Autonomia rafforzata e interesse generale

Il dibattito, ma meglio sarebbe dire la cagnara, sulla questione delle competenze regionali rafforzate è semplicemente surreale. La ministra Stefani nella sua intervista ai settimanali diocesani veneti ha espresso una posizione (“Le regioni potranno gestire le risorse relative alle competenze che otterranno”, ha spiegato)non solo ragionevole, ma di buon senso. Purtroppo anche in questo caso siamo ai riflessi di Pavlov da parte dei pasdaran dell’una e dell’altra corrente, fra il resto non tutti disinteressati.

Riconoscere alle regioni che sono in grado di farlo una gestione diretta dei servizi ai cittadini lasciandone alla loro amministrazione l’organizzazione e il controllo risponde a quanto è stato costantemente rivendicato nella storia d’Italia sotto l’etichetta del “decentramento”. Ci sono quintali di libri, dibattiti, interventi sul tema, fatti in genere quando si discuteva di principi per di più ipotetici. Appena si entrava nel concreto, cioè ci si proponeva di attuare il decentramento cascava l’asino. Il massimo è stata la assai pasticciata riforma del 2001 che ha dato alle regioni ampi poteri di intervento su molti settori lasciando però i costi a carico del bilancio generale dello stato. Diciamolo onestamente: ha dato buoni spazi al sottogoverno locale, senza toccare i poteri dei ministeri e senza minacciare un obbligo di controllo sulla spesa delle risorse pubbliche.

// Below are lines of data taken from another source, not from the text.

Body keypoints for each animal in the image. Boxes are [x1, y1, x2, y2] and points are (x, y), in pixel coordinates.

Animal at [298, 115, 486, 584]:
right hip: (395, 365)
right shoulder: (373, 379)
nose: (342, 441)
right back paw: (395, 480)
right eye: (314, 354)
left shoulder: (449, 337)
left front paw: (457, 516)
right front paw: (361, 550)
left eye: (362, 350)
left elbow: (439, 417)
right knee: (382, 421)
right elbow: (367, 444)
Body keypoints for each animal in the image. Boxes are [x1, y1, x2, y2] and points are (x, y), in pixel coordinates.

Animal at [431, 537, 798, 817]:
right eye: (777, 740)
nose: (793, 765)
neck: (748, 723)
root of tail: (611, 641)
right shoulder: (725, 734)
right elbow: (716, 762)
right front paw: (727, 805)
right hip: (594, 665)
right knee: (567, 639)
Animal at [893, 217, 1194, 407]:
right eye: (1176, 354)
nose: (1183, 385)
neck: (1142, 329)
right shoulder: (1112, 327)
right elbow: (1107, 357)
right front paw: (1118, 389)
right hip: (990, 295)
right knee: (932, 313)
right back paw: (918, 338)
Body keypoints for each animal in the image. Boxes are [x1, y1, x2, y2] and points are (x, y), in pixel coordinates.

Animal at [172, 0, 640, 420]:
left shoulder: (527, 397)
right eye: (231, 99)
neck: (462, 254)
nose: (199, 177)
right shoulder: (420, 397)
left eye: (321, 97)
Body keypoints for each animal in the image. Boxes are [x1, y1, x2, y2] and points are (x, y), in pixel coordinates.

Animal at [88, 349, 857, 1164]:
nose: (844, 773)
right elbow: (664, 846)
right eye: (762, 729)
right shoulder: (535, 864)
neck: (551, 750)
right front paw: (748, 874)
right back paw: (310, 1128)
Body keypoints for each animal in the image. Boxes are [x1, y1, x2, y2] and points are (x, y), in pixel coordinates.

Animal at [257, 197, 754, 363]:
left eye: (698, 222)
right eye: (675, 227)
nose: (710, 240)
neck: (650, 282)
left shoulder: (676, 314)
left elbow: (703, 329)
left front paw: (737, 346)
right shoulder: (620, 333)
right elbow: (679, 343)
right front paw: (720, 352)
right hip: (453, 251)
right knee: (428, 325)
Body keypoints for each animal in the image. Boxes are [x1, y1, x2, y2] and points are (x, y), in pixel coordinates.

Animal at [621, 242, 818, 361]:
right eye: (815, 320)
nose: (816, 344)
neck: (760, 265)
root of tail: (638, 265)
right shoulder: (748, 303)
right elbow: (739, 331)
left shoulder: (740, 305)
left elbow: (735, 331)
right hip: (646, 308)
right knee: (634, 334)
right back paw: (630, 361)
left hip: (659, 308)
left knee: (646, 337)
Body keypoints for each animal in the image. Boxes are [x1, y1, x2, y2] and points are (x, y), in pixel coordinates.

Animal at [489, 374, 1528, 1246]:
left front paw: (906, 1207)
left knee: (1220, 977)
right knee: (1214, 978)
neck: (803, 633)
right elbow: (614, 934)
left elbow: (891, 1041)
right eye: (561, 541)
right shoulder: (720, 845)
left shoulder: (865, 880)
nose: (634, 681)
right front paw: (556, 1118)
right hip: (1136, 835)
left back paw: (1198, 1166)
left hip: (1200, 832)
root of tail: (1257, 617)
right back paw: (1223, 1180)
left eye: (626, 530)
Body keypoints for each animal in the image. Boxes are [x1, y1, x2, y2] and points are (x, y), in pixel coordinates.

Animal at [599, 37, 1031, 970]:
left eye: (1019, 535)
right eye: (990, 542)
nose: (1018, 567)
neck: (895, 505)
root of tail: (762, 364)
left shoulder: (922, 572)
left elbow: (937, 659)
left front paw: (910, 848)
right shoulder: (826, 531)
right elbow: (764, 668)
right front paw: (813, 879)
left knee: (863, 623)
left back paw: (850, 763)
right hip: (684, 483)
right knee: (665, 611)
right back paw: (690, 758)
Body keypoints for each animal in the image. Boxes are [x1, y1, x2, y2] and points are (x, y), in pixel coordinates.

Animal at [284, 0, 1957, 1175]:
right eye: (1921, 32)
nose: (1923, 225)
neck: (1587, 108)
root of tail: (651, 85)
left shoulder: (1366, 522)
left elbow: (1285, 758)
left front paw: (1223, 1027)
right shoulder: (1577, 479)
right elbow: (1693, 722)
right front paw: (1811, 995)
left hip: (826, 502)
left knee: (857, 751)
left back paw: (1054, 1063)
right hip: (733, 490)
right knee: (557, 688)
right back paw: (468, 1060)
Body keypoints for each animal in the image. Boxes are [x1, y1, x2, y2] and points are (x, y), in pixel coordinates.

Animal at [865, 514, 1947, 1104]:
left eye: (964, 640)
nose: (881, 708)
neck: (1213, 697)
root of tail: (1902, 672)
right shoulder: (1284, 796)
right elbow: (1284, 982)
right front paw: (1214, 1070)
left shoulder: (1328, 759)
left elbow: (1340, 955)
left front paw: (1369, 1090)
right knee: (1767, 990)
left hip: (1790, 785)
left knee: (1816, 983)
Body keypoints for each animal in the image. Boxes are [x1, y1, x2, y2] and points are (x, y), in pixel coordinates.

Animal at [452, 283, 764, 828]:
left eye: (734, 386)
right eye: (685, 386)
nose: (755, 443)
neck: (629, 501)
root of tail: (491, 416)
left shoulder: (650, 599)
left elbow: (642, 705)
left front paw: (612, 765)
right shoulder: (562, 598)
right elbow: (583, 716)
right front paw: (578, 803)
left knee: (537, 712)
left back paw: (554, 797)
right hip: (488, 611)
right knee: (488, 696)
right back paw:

Il risultato è che in alcune regioni con un buon livello di classe politica e amministrativa si sono ottenute gestioni migliori, in altre la mancanza di quel livello ha incrementato sprechi e corruzione. La storiella che la riforma attuale creerebbe un paese con cittadini di serie A e di serie B a seconda della residenza si può raccontare eventualmente a dei marziani. Quelli che ci vivono sanno che il Paese è già in queste condizioni: l’esempio della sanità, con le migrazioni interne dal Sud al Nord per farsi curare è palmare (e non è certo perché i meridionali siano medici peggiori, visto che moltissimi di loro costituiscono le eccellenze nella sanità del Nord).

Dunque quale è il vero nocciolo del dilemma? Da un lato si paga la sciocca propaganda fatta dal leghismo d’antan che si è inventato un federalismo immaginario che sognava l’Italia ridotta ad una confederazione di repubblichette ciascuna chiusa nel suo egoismo. Oggi il leghismo responsabile ha cambiato registro e va riconosciuto: la Stefani è una esponente di quel partito. Dal lato opposto si sconta la geremiade intellettuale sul Sud depredato dal Nord, sulla favoletta della secessione dei ricchi. Tutte cose che hanno la loro consolidata tradizione che è sfruttata da politici terrorizzati dalla prospettiva di dover uscire dalla consueta prassi di una spesa irresponsabile che consente di distribuire dividendi (e anche peggio) alle varie componenti più o meno parassitarie.

Sarebbe ora di affrontare invece seriamente il problema di una riorganizzazione del nostro modo di gestire la spesa pubblica, specialmente là dove incide sulla vita delle persone (sanità, scuola, infrastrutture, ecc.). Persino lo stato storicamente bandiera del centralismo amministrativo, cioè la Francia, che pure ha una amministrazione molto efficiente, con la riforma costituzionale del 2003 ha introdotto nell’art. 1 della sua Carta il principio della decentralizzazione a favore delle sue regioni.

Questo significa accedere al principio del “ogni regione per sé e per tutti un pallido simulacro di solidarietà verso quelle meno fortunate”? Certamente no. Non è solo questione di far notare che attualmente col fatto che le risorse che verranno lasciate alle regioni con più autonomia corrispondono alla “spesa storica” per ciascun settore rimane tutto com’è nella distribuzione dei soldi. Si tratta piuttosto di rendere chiaro che comunque il dovere delle regioni rimane quello di gestire quanto arriva alla loro competenza nell’interesse generale: andrebbe ricordato che non esistono costituzionalmente cittadini veneti, lombardi, emiliani o che altro, ma cittadini italiani che risiedono in quelle regioni, a cui si può accedere liberamente.

Le autonomie si giustificano per migliorare il quadro civile e sociale del nostro paese, che rimane l’Italia: devono essere un laboratorio e un esempio per mostrare a tutti cosa si può fare quando si governa con responsabilità e vicinanza alle esigenze di sviluppo dei cittadini.